Von Grünberg, a former German regional representative of the German Social Democratic Party (SPD) for the land of North Rhine-Westphalia, said that he was present in Catalonia on October 1st for his "personal and private interest" in the referendum. In fact, he also witnessed the consultation of November 9, 2014, the elections of September 27, 2015 and the elections of December 21, 2017. At all times he made it clear that he personally covered the expenses connected to the stay, and he avoided mentioning the political party he is affiliated with in Germany.
"I want to maintain my independence," said Von Grünberg to questions from Benet Salellas, Cuixart's lawyer, and said that regarding this question he could speak for himself and for the rest of the observers. However, he dismissed the significance of the possibility that Diplocat would have paid his expenses, because it would be "normal" in German political and institutional foundations. It was he who initially asked the secretary general of Diplocat, Albert Royo, to be in Catalonia on 1-O out of "personal interest", but pointed out that "in no case was it a priority to observe or validate elements of the vote". The witness explained that a joint report was written by all the participants in the program, although he did not specify who it was sent to.

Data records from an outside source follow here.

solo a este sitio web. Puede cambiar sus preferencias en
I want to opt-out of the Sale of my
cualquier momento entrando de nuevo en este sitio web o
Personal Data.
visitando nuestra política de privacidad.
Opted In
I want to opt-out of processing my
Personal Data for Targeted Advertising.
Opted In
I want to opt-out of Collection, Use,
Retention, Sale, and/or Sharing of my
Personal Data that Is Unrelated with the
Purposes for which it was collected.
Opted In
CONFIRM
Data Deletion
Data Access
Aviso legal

Von Grünberg explained that he saw how "the police burst into the premises by breaking doors after removing the barriers". "They dispersed the people who were there," he pointed out. He explained that he then went to the polling station located in the Ramon Llull School in Barcelona city and witnessed "people injured by rubber bullets who were taken to hospital —this is the case of Roger Español." When asked why he travelled to this specific school in the center of Barcelona, he pointed out that it was part of "the most convenient itinerary", but he later revealed that the group of visitors —accompanied by a member of Diplocat— received a call from a person, whom he did not name, who told them about what was happening at the Ramon Llull School.
One month in Catalonia
In the case of Catt, she did invoice Diplocat for her fees for the research work and the agency paid, as she explained, the housing expenses in Barcelona from September 4 to October 6, the time she was there. Specifically, she said she received a salary of €8,000. Former Secretary General Albert Royo had already stated that this team had invoiced its study, and the Prosecutor's Office in its indictment document identifies €114,592 in total fees plus €62,712 in accommodation and travel expenses. To inquiries from prosecutor Consuelo Madrigal, Catt admitted that the report they wrote included a chapter on the referendum, but that the rest was more about the "context" of the situation. However, she said she did not know what happened on 20-S and said she had "poor memory" for remembering important events in September in Catalonia.
Initially, Catt could not remember any of the government officials with whom she met and just said that she attended the meetings that they ordered her to go to, an instruction that was sent from an email address that was not connected to any particular name. "We were introduced to these people as being able to give us information about the referendum; they did not tell me what they did”, she noted.
“I do not support independence"
In turn, Von Grünberg defined himself as someone who doesn’t support Catalan independence and pointed out that none of the political organizations for which he has worked do —even though he did not want to mention the SPD at any time. On police violence at the polling places, he praised the "steely discipline of voters" after making long queues and "being subjected to a situation of intimidation", a circumstance added to the fact that "they did not exercise violence at all, although they were in a situation where that could easily happen; and yet despite this, it did not arise."
On the attitude of these citizens, Von Grünberg assured that he was "very surprised at the tranquility and self-control" of the voters. "I did not perceive a violent or aggressive attitude, but rather an admirable situation of tranquility and restraint," he insisted. The witness made it clear that in no polling station did he see the arrival of the Spanish police and security forces, so he could not answer as to whether or not the officers warned the public that they would use force before taking action.